College of Pharmacy, Taibah University, Medina, Saudi Arabia.
Pharm Res. 2017 Sep;34(9):1886-1896. doi: 10.1007/s11095-017-2197-0. Epub 2017 Jun 22.
We have developed and evaluated novel peptide-targeted gemini surfactant-based lipoplexes designed for melanoma gene therapy.
Integrin receptor targeting peptide, cyclic-arginylglycylaspartic acid (cRGD), was either chemically coupled to a gemini surfactant backbone or physically co-formulated with lipoplexes. Several formulations and transfection techniques were developed. Transfection efficiency and cellular toxicity of the lipoplexes were evaluated in an in vitro human melanoma model. Physicochemical properties were examined using dynamic light scattering, zeta-potential, and small-angle X-ray scattering measurements.

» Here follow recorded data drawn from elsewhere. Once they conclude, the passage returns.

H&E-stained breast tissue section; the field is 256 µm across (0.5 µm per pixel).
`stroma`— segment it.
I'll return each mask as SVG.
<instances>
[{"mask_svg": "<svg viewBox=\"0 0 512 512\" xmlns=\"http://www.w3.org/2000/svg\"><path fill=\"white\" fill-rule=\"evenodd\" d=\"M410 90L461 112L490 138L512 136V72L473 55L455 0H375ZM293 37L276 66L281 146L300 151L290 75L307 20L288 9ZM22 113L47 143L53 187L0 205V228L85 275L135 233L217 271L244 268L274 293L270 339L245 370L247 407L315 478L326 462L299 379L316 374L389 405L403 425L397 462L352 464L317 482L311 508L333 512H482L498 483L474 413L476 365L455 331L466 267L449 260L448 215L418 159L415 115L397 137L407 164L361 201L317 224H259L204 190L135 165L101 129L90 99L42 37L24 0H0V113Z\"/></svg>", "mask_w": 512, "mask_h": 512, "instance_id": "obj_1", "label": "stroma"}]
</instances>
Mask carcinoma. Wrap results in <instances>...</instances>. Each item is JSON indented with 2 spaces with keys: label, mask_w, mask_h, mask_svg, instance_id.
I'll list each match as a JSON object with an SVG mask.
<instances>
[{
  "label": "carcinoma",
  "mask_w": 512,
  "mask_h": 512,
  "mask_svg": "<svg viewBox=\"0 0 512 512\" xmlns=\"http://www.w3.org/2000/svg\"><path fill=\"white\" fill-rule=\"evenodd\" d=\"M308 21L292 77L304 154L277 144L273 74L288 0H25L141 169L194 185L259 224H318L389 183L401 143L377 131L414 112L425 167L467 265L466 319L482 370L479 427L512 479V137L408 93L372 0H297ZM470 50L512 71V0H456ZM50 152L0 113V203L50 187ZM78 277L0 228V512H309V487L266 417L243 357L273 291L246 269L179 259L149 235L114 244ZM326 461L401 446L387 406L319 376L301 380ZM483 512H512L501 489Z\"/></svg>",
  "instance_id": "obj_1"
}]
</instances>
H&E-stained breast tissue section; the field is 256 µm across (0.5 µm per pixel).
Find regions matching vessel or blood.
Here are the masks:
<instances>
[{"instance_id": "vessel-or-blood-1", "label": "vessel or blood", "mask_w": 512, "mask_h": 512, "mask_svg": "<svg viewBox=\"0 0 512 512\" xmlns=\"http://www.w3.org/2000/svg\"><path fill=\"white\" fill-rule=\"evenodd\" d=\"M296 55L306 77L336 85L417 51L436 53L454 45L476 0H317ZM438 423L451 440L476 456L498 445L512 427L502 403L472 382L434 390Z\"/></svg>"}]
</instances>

RGD-modified gemini surfactant based lipoplexes showed significant enhancement in gene transfection activity in A375 cell lines compared to the standard non-targeted formulation, especially when RGD was chemically conjugated to the gemini surfactant (RGD-G). The RGD had no effect on the cell toxicity profile of the lipoplex systems. Targeting specificity was confirmed by using an excess of free RGD and negative control peptide (RAD) and was demonstrated by using normal human epidermal keratinocytes. Physicochemical characterization showed that all nanoparticles were in the optimal size range for cellular uptake and there were no significant differences between RGD-modified and standard lipoplexes.
These findings indicate the potential of RGD-modified gemini surfactant-based lipoplexes for use in melanoma gene therapy as an alternative to conventional chemotherapy.

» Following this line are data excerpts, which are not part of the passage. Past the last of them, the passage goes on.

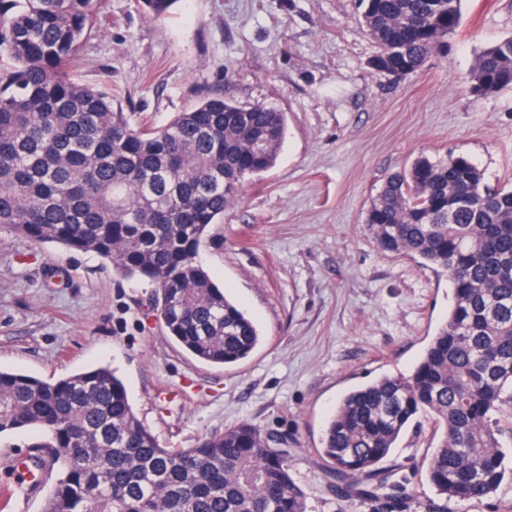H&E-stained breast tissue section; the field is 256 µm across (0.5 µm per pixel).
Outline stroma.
Instances as JSON below:
<instances>
[{"label": "stroma", "mask_w": 512, "mask_h": 512, "mask_svg": "<svg viewBox=\"0 0 512 512\" xmlns=\"http://www.w3.org/2000/svg\"><path fill=\"white\" fill-rule=\"evenodd\" d=\"M512 37V0H463L447 50L401 78L371 62L379 47L360 0H177L150 19L135 0H103L99 33L73 70L159 128L219 91L284 112L275 166L212 226L200 263L257 325L242 363H204L168 336L152 283L112 262L0 227V368L61 378L116 369L142 422L166 448H190L247 421L281 437L308 512H372L327 489L326 422L348 391L410 374L448 315L446 273L381 250L364 222L381 185L419 155L464 156L493 188H512V88L472 92L486 47ZM431 417L383 462L400 469L410 512H512V475L482 502L447 500L425 478ZM39 431L0 435V512H43L61 468L28 487L17 461Z\"/></svg>", "instance_id": "obj_1"}]
</instances>
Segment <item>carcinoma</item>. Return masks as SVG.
I'll use <instances>...</instances> for the list:
<instances>
[{"label":"carcinoma","mask_w":512,"mask_h":512,"mask_svg":"<svg viewBox=\"0 0 512 512\" xmlns=\"http://www.w3.org/2000/svg\"><path fill=\"white\" fill-rule=\"evenodd\" d=\"M152 18L176 0H136ZM394 76L455 33L462 0H361ZM102 0H0V224L91 252L159 289L169 336L210 364L247 359L253 321L197 260L211 224L276 163L285 114L220 92L161 128L134 123L112 94L69 69L96 32ZM512 88V38L478 55L471 89ZM468 201L448 207V198ZM364 223L384 251L448 275L453 303L408 376L347 393L321 454L341 494L405 512L407 479L378 465L419 416L440 431L426 476L438 494L481 502L508 470L512 439V190L491 189L463 156L420 155L381 186ZM35 427L64 473L43 512H306L288 450L242 422L164 448L106 367L58 379L0 369V435Z\"/></svg>","instance_id":"carcinoma-1"}]
</instances>
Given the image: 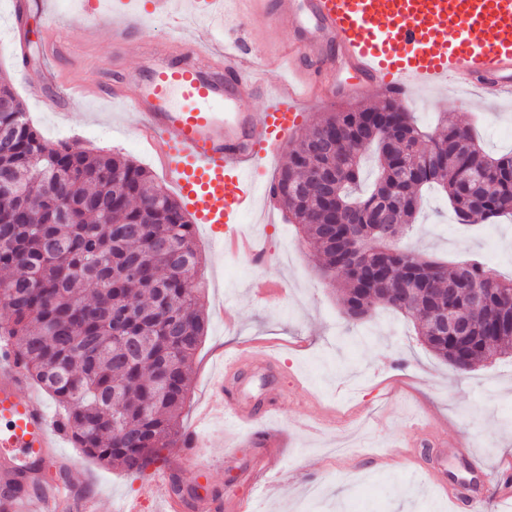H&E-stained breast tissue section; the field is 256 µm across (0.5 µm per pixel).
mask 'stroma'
<instances>
[{"label": "stroma", "instance_id": "obj_1", "mask_svg": "<svg viewBox=\"0 0 512 512\" xmlns=\"http://www.w3.org/2000/svg\"><path fill=\"white\" fill-rule=\"evenodd\" d=\"M17 2L0 0V71L24 95L40 134L53 143L121 154L165 183L157 158L126 112L85 101L62 114L25 95L29 83L41 80L47 59L58 77L108 84L115 65L138 63L144 40L163 37L162 25L142 14L117 58L109 31H102L95 45L84 43L80 14L69 0H54V22L66 31L60 44L45 37L43 0H29L32 12L23 25L16 19ZM267 4L237 0L241 23L222 27L192 15L188 26L200 44L236 41L261 46L272 57L286 48L288 35L264 26ZM405 107L425 131H435L442 121H468L490 154L512 150V98L486 102L476 90L450 86L416 90ZM237 229L245 235L264 232L265 264L225 250L204 226L194 227L207 331L192 364L183 422H194L221 354L256 343L276 355L278 372L249 377L243 397L261 400L280 389L287 392L288 404L250 426L212 422L205 429L209 470L181 465L173 471L178 482L204 496L220 493L228 502H248L251 512H298L312 486L321 495L310 512H472L468 506L453 507L447 489L430 473L434 466L455 468L443 447L462 437L500 476L486 485L483 508L512 512V497L501 496L506 481H512V357L496 358L460 377L420 344L410 319L386 310L367 323L350 319L315 250L277 204L259 202ZM399 244L453 262L478 258L492 275L512 277V221L458 223L446 196L435 190L424 192L413 226ZM259 280L276 284V292L257 297L253 285ZM407 441L419 443L420 452L397 456L396 447ZM63 452L73 460L70 479L88 497L89 512H121L131 503L138 512H165V490L153 479L156 463L131 474L102 467L69 441Z\"/></svg>", "mask_w": 512, "mask_h": 512}]
</instances>
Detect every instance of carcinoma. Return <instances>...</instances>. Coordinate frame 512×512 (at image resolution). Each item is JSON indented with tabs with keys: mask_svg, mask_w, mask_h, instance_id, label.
<instances>
[{
	"mask_svg": "<svg viewBox=\"0 0 512 512\" xmlns=\"http://www.w3.org/2000/svg\"><path fill=\"white\" fill-rule=\"evenodd\" d=\"M399 99L331 112L288 150L272 197L342 273L343 306L367 319L379 308L414 319L416 335L455 365L460 347L440 339L432 310L469 319L467 369L512 352V300L472 309L467 289L510 288L473 259L405 252L367 224L388 209L408 228L426 187L442 189L461 222L512 216V152L493 156L471 127L423 132ZM0 340L56 402L77 448L106 467L140 472L175 445L191 365L205 329L199 256L189 213L150 171L114 153L45 140L25 112H0ZM443 145L436 156L422 142ZM375 157L360 190L362 158Z\"/></svg>",
	"mask_w": 512,
	"mask_h": 512,
	"instance_id": "cac0c4a2",
	"label": "carcinoma"
}]
</instances>
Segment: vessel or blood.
<instances>
[{"instance_id":"obj_1","label":"vessel or blood","mask_w":512,"mask_h":512,"mask_svg":"<svg viewBox=\"0 0 512 512\" xmlns=\"http://www.w3.org/2000/svg\"><path fill=\"white\" fill-rule=\"evenodd\" d=\"M180 0H150V15L177 30V49L160 46L144 73H124L107 98L136 120L178 199L197 223L219 240L234 237V223L255 209L254 174L276 162L304 120L300 106L310 96L333 101L360 93L404 98L416 87L450 84L479 87L486 97L512 95V0H271L263 19L288 32L285 55L259 59L232 42L210 43L213 66L189 64L198 43L182 36ZM140 0H113L106 12L83 15V39L95 41L102 28L126 34L140 13ZM314 73L299 78L301 60ZM287 70L269 87L267 74ZM259 95L255 113L240 101ZM275 366L265 350L249 358H224L194 425L178 445L202 469L209 460L202 427L213 416L241 423L279 409L280 399L255 408L234 387L243 364ZM67 436L31 388L9 347L0 348V485L27 479L28 490L5 500L7 512H74L71 489L61 480L70 459L60 448ZM459 473L448 477L451 501L480 504L478 477L488 469L466 446L454 444ZM54 470L56 479L46 478Z\"/></svg>"}]
</instances>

我们研发并评估了用于黑色素瘤基因治疗的新型肽靶向 Gemini 表面活性剂基脂质体。
整合素受体靶向肽,环 - 精氨酰甘氨酰天冬氨酸(cRGD),要么化学偶联到 Gemini 表面活性剂主链上,要么与脂质体物理共配制。开发了几种制剂和转染技术。在体外人黑色素瘤模型中评估了脂质体的转染效率和细胞毒性。使用动态光散射、zeta 电位和小角 X 射线散射测量来检查物理化学性质。
与标准非靶向制剂相比,基于 RGD 修饰的 Gemini 表面活性剂的脂质体在 A375 细胞系中显示出基因转染活性的显著增强,特别是当 RGD 化学偶联到 Gemini 表面活性剂(RGD - G)时。RGD 对脂质体系统的细胞毒性特征没有影响。通过使用过量的游离 RGD 和阴性对照肽(RAD)证实了靶向特异性,并通过使用正常人表皮角质形成细胞进行了证明。物理化学表征表明,所有纳米颗粒都处于细胞摄取的最佳尺寸范围内,并且 RGD 修饰的脂质体和标准脂质体之间没有显著差异。
这些发现表明基于 RGD 修饰的 Gemini 表面活性剂的脂质体作为传统化疗的替代物用于黑色素瘤基因治疗的潜力。